Dataset entries:
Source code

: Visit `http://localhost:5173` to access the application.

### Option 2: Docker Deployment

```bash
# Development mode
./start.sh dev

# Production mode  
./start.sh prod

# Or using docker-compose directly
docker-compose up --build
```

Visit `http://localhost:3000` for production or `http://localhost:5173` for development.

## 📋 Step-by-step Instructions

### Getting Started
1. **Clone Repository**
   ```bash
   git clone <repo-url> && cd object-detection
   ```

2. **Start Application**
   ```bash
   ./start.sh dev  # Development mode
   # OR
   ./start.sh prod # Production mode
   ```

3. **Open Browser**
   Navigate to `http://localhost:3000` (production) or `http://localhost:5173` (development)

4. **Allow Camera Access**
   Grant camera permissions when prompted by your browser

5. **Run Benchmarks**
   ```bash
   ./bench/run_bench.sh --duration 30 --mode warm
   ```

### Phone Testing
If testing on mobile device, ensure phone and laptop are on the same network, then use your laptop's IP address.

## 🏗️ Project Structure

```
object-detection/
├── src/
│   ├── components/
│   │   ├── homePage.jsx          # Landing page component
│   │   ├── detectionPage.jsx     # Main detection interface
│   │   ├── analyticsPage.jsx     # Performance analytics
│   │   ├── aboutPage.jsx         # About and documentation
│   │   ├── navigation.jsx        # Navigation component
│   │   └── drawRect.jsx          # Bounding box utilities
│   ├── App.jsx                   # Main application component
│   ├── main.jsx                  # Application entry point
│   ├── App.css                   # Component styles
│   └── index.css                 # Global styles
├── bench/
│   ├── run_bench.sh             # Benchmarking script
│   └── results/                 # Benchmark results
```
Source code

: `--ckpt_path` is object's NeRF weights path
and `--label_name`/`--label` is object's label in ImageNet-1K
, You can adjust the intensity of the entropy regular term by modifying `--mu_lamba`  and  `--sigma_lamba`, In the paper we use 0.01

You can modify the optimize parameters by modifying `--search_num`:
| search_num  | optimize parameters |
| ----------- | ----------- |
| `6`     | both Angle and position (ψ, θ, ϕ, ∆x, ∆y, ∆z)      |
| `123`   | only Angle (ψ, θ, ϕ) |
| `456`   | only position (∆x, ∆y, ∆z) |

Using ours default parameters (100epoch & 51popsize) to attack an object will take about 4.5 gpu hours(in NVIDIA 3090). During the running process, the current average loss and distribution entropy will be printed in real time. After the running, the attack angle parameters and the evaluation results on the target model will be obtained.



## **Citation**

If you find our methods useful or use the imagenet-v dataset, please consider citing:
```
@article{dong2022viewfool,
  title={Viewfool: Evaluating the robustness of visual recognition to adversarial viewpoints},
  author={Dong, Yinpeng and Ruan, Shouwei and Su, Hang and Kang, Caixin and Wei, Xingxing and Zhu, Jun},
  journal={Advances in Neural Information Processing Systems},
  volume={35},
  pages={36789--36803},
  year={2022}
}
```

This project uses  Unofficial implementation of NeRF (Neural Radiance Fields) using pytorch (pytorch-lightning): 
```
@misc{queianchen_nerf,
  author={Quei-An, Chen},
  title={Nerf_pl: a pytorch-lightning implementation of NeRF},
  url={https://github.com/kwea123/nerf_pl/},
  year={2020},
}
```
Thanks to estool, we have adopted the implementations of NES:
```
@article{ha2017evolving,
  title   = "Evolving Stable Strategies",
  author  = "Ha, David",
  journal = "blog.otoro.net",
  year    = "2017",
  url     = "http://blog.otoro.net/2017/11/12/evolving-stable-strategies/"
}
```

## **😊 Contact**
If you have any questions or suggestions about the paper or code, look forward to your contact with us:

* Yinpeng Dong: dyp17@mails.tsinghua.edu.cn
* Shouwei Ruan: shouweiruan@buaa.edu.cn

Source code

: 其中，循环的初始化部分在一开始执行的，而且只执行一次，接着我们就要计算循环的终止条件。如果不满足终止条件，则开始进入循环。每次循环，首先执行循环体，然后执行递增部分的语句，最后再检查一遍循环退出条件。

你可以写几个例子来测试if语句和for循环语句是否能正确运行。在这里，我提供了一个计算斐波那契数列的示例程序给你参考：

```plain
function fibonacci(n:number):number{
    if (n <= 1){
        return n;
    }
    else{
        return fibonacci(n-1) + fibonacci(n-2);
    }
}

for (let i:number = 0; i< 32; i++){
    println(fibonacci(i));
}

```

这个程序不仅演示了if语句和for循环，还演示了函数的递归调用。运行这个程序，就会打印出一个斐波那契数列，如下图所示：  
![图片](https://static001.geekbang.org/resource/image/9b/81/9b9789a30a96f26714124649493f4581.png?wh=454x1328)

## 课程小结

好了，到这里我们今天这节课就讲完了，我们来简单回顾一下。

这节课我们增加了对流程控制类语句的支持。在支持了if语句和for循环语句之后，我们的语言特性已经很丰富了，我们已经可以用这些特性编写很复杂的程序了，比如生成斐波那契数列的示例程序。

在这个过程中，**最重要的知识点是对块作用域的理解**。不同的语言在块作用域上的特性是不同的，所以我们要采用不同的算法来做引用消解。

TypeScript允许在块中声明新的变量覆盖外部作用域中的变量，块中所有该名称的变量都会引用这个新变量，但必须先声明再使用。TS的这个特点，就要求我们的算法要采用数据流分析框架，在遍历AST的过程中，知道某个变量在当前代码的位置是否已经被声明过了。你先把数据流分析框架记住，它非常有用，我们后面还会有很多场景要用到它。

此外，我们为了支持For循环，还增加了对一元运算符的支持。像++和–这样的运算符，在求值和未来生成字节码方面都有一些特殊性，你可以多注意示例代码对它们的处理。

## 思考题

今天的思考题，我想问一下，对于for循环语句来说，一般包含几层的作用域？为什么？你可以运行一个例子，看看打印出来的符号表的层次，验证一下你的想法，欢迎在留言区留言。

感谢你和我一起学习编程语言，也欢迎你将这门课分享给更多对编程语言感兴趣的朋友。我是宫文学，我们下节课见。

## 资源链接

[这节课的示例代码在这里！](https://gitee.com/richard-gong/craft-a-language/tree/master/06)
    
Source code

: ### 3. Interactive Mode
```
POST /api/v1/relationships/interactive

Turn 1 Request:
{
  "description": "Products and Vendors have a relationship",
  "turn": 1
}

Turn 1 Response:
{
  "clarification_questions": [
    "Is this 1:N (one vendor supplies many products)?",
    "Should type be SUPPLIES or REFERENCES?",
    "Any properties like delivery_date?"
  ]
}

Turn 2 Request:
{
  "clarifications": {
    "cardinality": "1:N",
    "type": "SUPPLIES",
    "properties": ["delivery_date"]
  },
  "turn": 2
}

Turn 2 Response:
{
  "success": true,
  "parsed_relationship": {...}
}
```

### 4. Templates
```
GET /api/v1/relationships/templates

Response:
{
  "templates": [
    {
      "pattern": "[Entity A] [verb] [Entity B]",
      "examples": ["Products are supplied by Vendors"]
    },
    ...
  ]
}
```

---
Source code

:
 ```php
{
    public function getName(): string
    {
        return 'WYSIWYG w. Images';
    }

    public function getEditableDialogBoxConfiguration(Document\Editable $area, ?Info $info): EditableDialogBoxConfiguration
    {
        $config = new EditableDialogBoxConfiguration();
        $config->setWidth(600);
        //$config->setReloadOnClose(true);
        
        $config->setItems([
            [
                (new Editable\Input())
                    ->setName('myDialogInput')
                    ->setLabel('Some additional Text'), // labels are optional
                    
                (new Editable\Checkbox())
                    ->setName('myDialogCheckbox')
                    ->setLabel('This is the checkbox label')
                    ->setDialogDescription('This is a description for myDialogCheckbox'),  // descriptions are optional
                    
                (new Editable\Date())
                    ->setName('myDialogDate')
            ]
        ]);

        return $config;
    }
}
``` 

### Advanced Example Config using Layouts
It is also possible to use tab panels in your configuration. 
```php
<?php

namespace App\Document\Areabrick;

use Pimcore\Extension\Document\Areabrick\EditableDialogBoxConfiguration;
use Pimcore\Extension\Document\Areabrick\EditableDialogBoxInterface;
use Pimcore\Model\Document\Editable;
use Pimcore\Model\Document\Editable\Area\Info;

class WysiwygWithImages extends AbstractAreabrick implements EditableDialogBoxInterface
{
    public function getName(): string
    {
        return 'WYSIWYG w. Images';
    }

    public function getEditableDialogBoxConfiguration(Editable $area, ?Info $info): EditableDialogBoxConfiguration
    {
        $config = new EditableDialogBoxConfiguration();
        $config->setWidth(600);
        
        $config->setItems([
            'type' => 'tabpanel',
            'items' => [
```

What the task asks:
From the first line of the records above to the line that contains "we use 0.01", quote each line exactly.

Response area:
Source code

: Visit `http://localhost:5173` to access the application.

### Option 2: Docker Deployment

```bash
# Development mode
./start.sh dev

# Production mode  
./start.sh prod

# Or using docker-compose directly
docker-compose up --build
```

Visit `http://localhost:3000` for production or `http://localhost:5173` for development.

## 📋 Step-by-step Instructions

### Getting Started
1. **Clone Repository**
   ```bash
   git clone <repo-url> && cd object-detection
   ```

2. **Start Application**
   ```bash
   ./start.sh dev  # Development mode
   # OR
   ./start.sh prod # Production mode
   ```

3. **Open Browser**
   Navigate to `http://localhost:3000` (production) or `http://localhost:5173` (development)

4. **Allow Camera Access**
   Grant camera permissions when prompted by your browser

5. **Run Benchmarks**
   ```bash
   ./bench/run_bench.sh --duration 30 --mode warm
   ```

### Phone Testing
If testing on mobile device, ensure phone and laptop are on the same network, then use your laptop's IP address.

## 🏗️ Project Structure

```
object-detection/
├── src/
│   ├── components/
│   │   ├── homePage.jsx          # Landing page component
│   │   ├── detectionPage.jsx     # Main detection interface
│   │   ├── analyticsPage.jsx     # Performance analytics
│   │   ├── aboutPage.jsx         # About and documentation
│   │   ├── navigation.jsx        # Navigation component
│   │   └── drawRect.jsx          # Bounding box utilities
│   ├── App.jsx                   # Main application component
│   ├── main.jsx                  # Application entry point
│   ├── App.css                   # Component styles
│   └── index.css                 # Global styles
├── bench/
│   ├── run_bench.sh             # Benchmarking script
│   └── results/                 # Benchmark results
```
Source code

: `--ckpt_path` is object's NeRF weights path
and `--label_name`/`--label` is object's label in ImageNet-1K
, You can adjust the intensity of the entropy regular term by modifying `--mu_lamba`  and  `--sigma_lamba`, In the paper we use 0.01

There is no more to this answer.